Last week, we finally get word: bookings will be live at 7PM EDT on Tuesday, October 17th for those who pre-registered (e.g., me), and two days later for everyone else. Click this link and wait and then at 7PM we will start randomly letting people through to reserve rooms at area hotels. Wait, what? There's a "line"? And a lottery system to determine who goes first? Something is starting to feel off here; there has literally never been a need for such rationing before. But okay, this is their first time doing this, and maybe the server infrastructure just sucks. Don't want the site to crash, or whatever.
I'm on the page at 6:45, waiting. 7:01 PM comes. Nothing. 7:20 passes by, still nothing. Uhh, what's going on? At 7:35, my spot in line finally comes up, and there are no rooms left available. Yes, you read that right. Every single blessed room in every hotel in the whole area sold out for that weekend in half an hour, with people being randomly let through one at a time. This is like a SNES Classic situation, but for $200/night hotel rooms.
Understandably, a very large number of people did not get a room at all as well, and are currently fuming about it on Twitter (complete with ironic screenshots direct from MAGFest.org that "we won't sell out of rooms", underline theirs). Surprise surprise, no word from them yet. People on the official subreddit are sadly selling their passes because they don't live in the area and have no feasible way to attend the con now. And, somehow, some idiot got my university's wifi IP banned from the official MAG forums, but I have to imagine there is a similar response there as well.
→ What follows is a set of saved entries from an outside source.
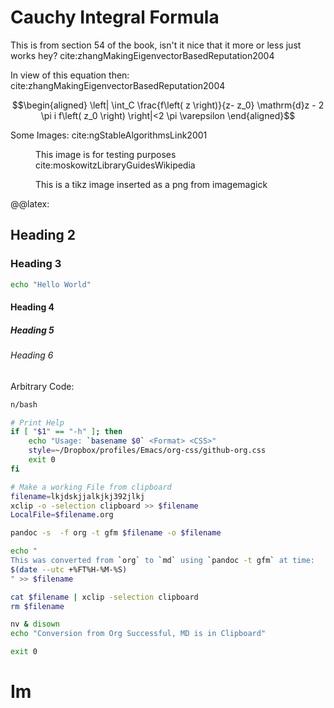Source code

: :PREAMBLE:
#+OPTIONS: broken-links:auto todo:nil H:9
#+STARTUP: overview
#+AUTHOR: Ryan Greenup & James Guerra
#+INFOJS_OPT: view:showall toc:3
#+PLOT: title:"Citas" ind:1 deps:(3) type:2d with:histograms set:"yrange [0:]"
#+OPTIONS: tex:t
# #+TODO: TODO IN-PROGRESS WAITING DONE
#+CATEGORY: TAD
:END:
:HTML:
#+INFOJS_OPT: view:info toc:3
#+HTML_HEAD_EXTRA: <link rel="stylesheet" type="text/css" href="./resources/style.css">
# #+CSL_STYLE: /home/ryan/Templates/CSL/nature.csl
:END:
:R:
#+PROPERTY: header-args:R :session TADMain :dir ./ :cache yes :eval never-export :exports both
# exports: both (or code or whatever)
# results: table (or output or whatever)
:END:
:LATEX:
#+LATEX_HEADER: \IfFileExists{./resources/style.sty}{\usepackage{./resources/style}}{}
#+LATEX_HEADER: \IfFileExists{./resources/referencing.sty}{\usepackage{./resources/referencing}}{}
#+LATEX_HEADER: \addbibresource{./resources/references.bib}
#+LATEX_HEADER: \usepackage[mode=buildnew]{standalone}
# For TexFrag Mode inlclude TikZ here
#+LATEX_HEADER: \usepackage{tikz}
#+LATEX_HEADER: \usetikzlibrary{decorations.fractals}
#+LATEX_HEADER: \usetikzlibrary{lindenmayersystems}
:END:

* Cauchy Integral Formula
  :PROPERTIES:
  :CUSTOM_ID: cauchy-integral-formula
  :END:

This is from section 54 of the book, isn't it nice that it more or less
just works hey? cite:zhangMakingEigenvectorBasedReputation2004

\begin{align}
f\left( a \right) \frac{1}{2\pi i} \oint \frac{f\left( z \right)}{z- a}\mathrm{d}z
\end{align}

In view of this equation then: cite:zhangMakingEigenvectorBasedReputation2004

$$\begin{aligned}
\left| \int_C \frac{f\left( z \right)}{z- z_0} \mathrm{d}z - 2 \pi i f\left( z_0 \right) \right|<2 \pi \varepsilon
\end{aligned}$$

Some Images: cite:ngStableAlgorithmsLink2001

#+NAME: testim
#+CAPTION: This image is for testing purposes cite:moskowitzLibraryGuidesWikipedia
#+attr_html: :width 400px
#+attr_latex: :width 12cm
[[file:media/my-self-rep-frac.png]]

#+NAME: testtikzins
#+CAPTION: This is a tikz image inserted as a png from imagemagick
#+attr_html: :width 400px
#+attr_latex: :width 12cm
[[file:media/tikz/Snowflake.png]]
# @@latex: \includestandalone[]{./media/tikz/Snowflake}


#+NAME: testtikzstd
#+CAPTION: This is an example of embedded tikz
#+attr_html: :width 400px
#+attr_latex: :width 12cm
@@latex: \includestandalone[]{./media/tikz/Snowflake}
# [[file:media/tikz/Snowflake.png]]



** Heading 2
   :PROPERTIES:
   :CUSTOM_ID: heading-2
   :END:

*** Heading 3
    :PROPERTIES:
    :CUSTOM_ID: heading-3
    :END:

#+BEGIN_SRC sh
  echo "Hello World"
#+END_SRC


**** Heading 4
     :PROPERTIES:
     :CUSTOM_ID: heading-4
     :END:


***** Heading 5
      :PROPERTIES:
      :CUSTOM_ID: heading-5
      :END:


****** Heading 6
       :PROPERTIES:
       :CUSTOM_ID: heading-6
       :END:

Arbitrary Code:

#+BEGIN_SRC sh
  n/bash

  # Print Help
  if [ "$1" == "-h" ]; then
      echo "Usage: `basename $0` <Format> <CSS>"
      style=~/Dropbox/profiles/Emacs/org-css/github-org.css
      exit 0
  fi

  # Make a working File from clipboard
  filename=lkjdskjjalkjkj392jlkj
  xclip -o -selection clipboard >> $filename
  LocalFile=$filename.org

  pandoc -s  -f org -t gfm $filename -o $filename

  echo "
  This was converted from `org` to `md` using `pandoc -t gfm` at time:
  $(date --utc +%FT%H-%M-%S)
  " >> $filename

  cat $filename | xclip -selection clipboard
  rm $filename

  nv & disown
  echo "Conversion from Org Successful, MD is in Clipboard"

  exit 0
#+END_SRC
* TODO Im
I have gone to MAGFest three years running, but never had the money to stay anywhere near the actual event. It has always been a last-ditch type thing, getting a room at a Red Roof Inn several miles away, or even directly commuting back-and-forth from my university (until they changed the dates to avoid PAX South and it no longer fell during classes). This is my last year at school in the area, however, and a particular circumstance happened to me that changed things; a relative died and left me $1,000, with the express wish that it be "spent frivolously". After thinking about it a while I decided what I do: go out with a bang and spend my final MAGFest at the Gaylord proper. That hotel is worth the combined economic output of my hometown several dozens of times over, and the first year I went there I spent several hours just sitting there marveling at the difference in wealth between it and me. It is literally magical being in there. I never thought an almost $600 weekend at a hotel in Maryland in January would be a scarce resource; but here we are.
Yet as I sit here hate-typing this summary of events, I realize that it is not merely about me or about the others who got screwed over by this poor handling, but about the logistics of running and scaling a convention in general. Everyone complains about PAX, for example - how it's so crowded, the lines take forever, people smell, etc. - but it is also highly well-run and administered logistically and people get out of it pretty much what they expect. You can have a small, intimate con like MAGFest used to be - but what happens when demand grows exponentially and your small volunteer team is sent out of their depth, like what happened here? Do you start paying people money and form a for-profit entity? Get help from sponsors/other events? I know people who were really upset when NY Anime Fest got absorbed by Comic Con - but the Anime Fest organizers were never quite up to demand, even literally having the event closed by fire marshalls their first time. And Comic Con, to my knowledge, never has these types of problems.
tl;dr - What do you do when a convention gets "too big"? Pass it off to someone else who can handle it? Split it up into smaller events? Is there a solution that would be acceptable to all/most stakeholders?